Return every record exactly as it appears. Leave nothing out.

- **Data excerpts**
◆ ◆ ◆ ◆ ◆ ◆ ◆
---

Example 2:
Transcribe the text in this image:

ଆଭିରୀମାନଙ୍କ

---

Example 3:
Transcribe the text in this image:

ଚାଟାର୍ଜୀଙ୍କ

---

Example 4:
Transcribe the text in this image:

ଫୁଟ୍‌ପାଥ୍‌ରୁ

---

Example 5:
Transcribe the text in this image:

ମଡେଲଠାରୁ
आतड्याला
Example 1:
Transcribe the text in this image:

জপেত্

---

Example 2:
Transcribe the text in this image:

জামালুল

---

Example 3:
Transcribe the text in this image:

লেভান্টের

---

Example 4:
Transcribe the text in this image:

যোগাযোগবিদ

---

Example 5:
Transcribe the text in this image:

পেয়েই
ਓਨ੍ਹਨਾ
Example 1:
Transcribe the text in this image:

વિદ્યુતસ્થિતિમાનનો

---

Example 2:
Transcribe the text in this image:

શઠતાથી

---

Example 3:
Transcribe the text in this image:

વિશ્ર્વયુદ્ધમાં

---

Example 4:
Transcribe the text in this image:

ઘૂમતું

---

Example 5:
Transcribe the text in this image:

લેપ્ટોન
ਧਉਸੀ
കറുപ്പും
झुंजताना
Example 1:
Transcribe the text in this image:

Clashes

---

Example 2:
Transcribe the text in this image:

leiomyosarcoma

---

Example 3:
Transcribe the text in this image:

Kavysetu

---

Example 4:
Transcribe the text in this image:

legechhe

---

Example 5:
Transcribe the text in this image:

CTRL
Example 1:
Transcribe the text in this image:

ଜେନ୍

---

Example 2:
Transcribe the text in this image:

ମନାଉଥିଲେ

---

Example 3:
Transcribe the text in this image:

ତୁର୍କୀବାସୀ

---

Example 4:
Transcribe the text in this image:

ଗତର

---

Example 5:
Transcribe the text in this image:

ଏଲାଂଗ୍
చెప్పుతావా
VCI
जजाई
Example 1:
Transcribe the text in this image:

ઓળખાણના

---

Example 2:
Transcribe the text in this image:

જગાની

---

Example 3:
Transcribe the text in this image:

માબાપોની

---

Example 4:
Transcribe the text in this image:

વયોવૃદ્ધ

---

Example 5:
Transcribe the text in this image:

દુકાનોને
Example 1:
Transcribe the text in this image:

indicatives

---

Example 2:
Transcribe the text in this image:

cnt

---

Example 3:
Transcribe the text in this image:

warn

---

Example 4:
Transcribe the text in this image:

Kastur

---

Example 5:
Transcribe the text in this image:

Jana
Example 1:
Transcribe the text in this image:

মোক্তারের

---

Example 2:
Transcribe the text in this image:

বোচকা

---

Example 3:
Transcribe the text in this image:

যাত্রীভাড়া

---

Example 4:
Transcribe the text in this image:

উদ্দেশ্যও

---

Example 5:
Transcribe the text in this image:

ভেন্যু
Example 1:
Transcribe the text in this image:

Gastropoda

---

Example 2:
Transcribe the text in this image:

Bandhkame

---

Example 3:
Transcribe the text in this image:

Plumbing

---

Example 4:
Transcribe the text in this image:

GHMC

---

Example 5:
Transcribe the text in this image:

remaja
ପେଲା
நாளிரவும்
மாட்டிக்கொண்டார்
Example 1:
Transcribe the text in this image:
◆ ◆ ◆ ◆ ◆ ◆ ◆
- **Result**
---

Example 2:
Transcribe the text in this image:

ଆଭିରୀମାନଙ୍କ

---

Example 3:
Transcribe the text in this image:

ଚାଟାର୍ଜୀଙ୍କ

---

Example 4:
Transcribe the text in this image:

ଫୁଟ୍‌ପାଥ୍‌ରୁ

---

Example 5:
Transcribe the text in this image:

ମଡେଲଠାରୁ
आतड्याला
Example 1:
Transcribe the text in this image:

জপেত্

---

Example 2:
Transcribe the text in this image:

জামালুল

---

Example 3:
Transcribe the text in this image:

লেভান্টের

---

Example 4:
Transcribe the text in this image:

যোগাযোগবিদ

---

Example 5:
Transcribe the text in this image:

পেয়েই
ਓਨ੍ਹਨਾ
Example 1:
Transcribe the text in this image:

વિદ્યુતસ્થિતિમાનનો

---

Example 2:
Transcribe the text in this image:

શઠતાથી

---

Example 3:
Transcribe the text in this image:

વિશ્ર્વયુદ્ધમાં

---

Example 4:
Transcribe the text in this image:

ઘૂમતું

---

Example 5:
Transcribe the text in this image:

લેપ્ટોન
ਧਉਸੀ
കറുപ്പും
झुंजताना
Example 1:
Transcribe the text in this image:

Clashes

---

Example 2:
Transcribe the text in this image:

leiomyosarcoma

---

Example 3:
Transcribe the text in this image:

Kavysetu

---

Example 4:
Transcribe the text in this image:

legechhe

---

Example 5:
Transcribe the text in this image:

CTRL
Example 1:
Transcribe the text in this image:

ଜେନ୍

---

Example 2:
Transcribe the text in this image:

ମନାଉଥିଲେ

---

Example 3:
Transcribe the text in this image:

ତୁର୍କୀବାସୀ

---

Example 4:
Transcribe the text in this image:

ଗତର

---

Example 5:
Transcribe the text in this image:

ଏଲାଂଗ୍
చెప్పుతావా
VCI
जजाई
Example 1:
Transcribe the text in this image:

ઓળખાણના

---

Example 2:
Transcribe the text in this image:

જગાની

---

Example 3:
Transcribe the text in this image:

માબાપોની

---

Example 4:
Transcribe the text in this image:

વયોવૃદ્ધ

---

Example 5:
Transcribe the text in this image:

દુકાનોને
Example 1:
Transcribe the text in this image:

indicatives

---

Example 2:
Transcribe the text in this image:

cnt

---

Example 3:
Transcribe the text in this image:

warn

---

Example 4:
Transcribe the text in this image:

Kastur

---

Example 5:
Transcribe the text in this image:

Jana
Example 1:
Transcribe the text in this image:

মোক্তারের

---

Example 2:
Transcribe the text in this image:

বোচকা

---

Example 3:
Transcribe the text in this image:

যাত্রীভাড়া

---

Example 4:
Transcribe the text in this image:

উদ্দেশ্যও

---

Example 5:
Transcribe the text in this image:

ভেন্যু
Example 1:
Transcribe the text in this image:

Gastropoda

---

Example 2:
Transcribe the text in this image:

Bandhkame

---

Example 3:
Transcribe the text in this image:

Plumbing

---

Example 4:
Transcribe the text in this image:

GHMC

---

Example 5:
Transcribe the text in this image:

remaja
ପେଲା
நாளிரவும்
மாட்டிக்கொண்டார்
Example 1:
Transcribe the text in this image:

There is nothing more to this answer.